After noticing that the current benchmarking infrastructure produces some inconsistencies when executing multi-threaded benchmarks, I have implemented a new benchmarking library for the derby. You can use this library now for benchmarking.
Don't worry, the implementation decisions that you arrived at using the current (old) benchmarking infrastructure are still valid. I have only noticed inconsistencies when running multiple threads in the current system.
You can continue to use the current (old) library (lib6035.a) but note that it has problems with multi-threaded benchmarks.

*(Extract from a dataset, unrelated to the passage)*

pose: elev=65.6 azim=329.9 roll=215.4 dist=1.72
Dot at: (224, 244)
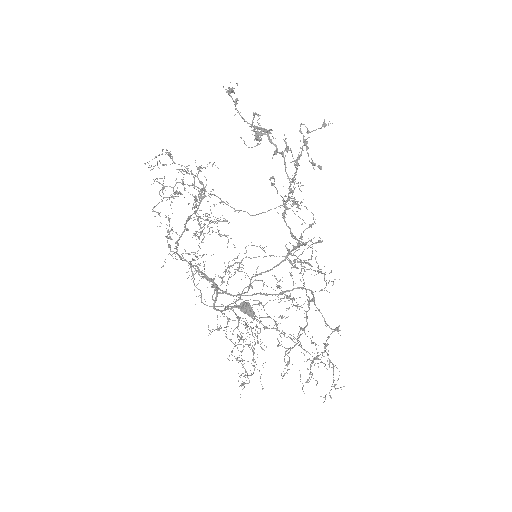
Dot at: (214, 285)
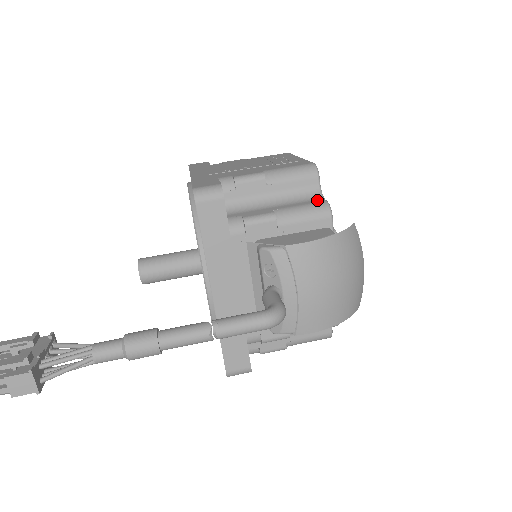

The new library is named libderby.a and is located in /u/mgordon/6035/lib64. The new library interface is similar to the old interface. There are two calls:
start_caliper()and
end_caliper(). Wrap these around the code you would like to benchmark. The only difference from the old library is that the code will not be benchmarked without a caliper defined. As before you can place them in a callout in your decaf source code.
Using the new library, the assemble command is simpler, for example:
gcc4 emboss.s -pthread -lderby -L/u/mgordon/6035/lib64 -o emboss
No need for that papi library from before. When you execute your code (assuming that you have added a call to start_caliper() and end_caliper()), a brief message will print out, for example:
$ emboss
Timer: 276864 usecs
$
This tells you how many usecs (microseconds) it took for the code wrapped in the timer to execute. We will use this library during the derby to determine the ranking. The calls to start_caliper and end_caliper will be in the derby program when it is distributed on Monday.
Sorry about this change so late in the game, but it should not be too much of a hassle to switch to the new library if your are harnessing data parallelism. I just want to make sure that the derby results are as accurate as possible.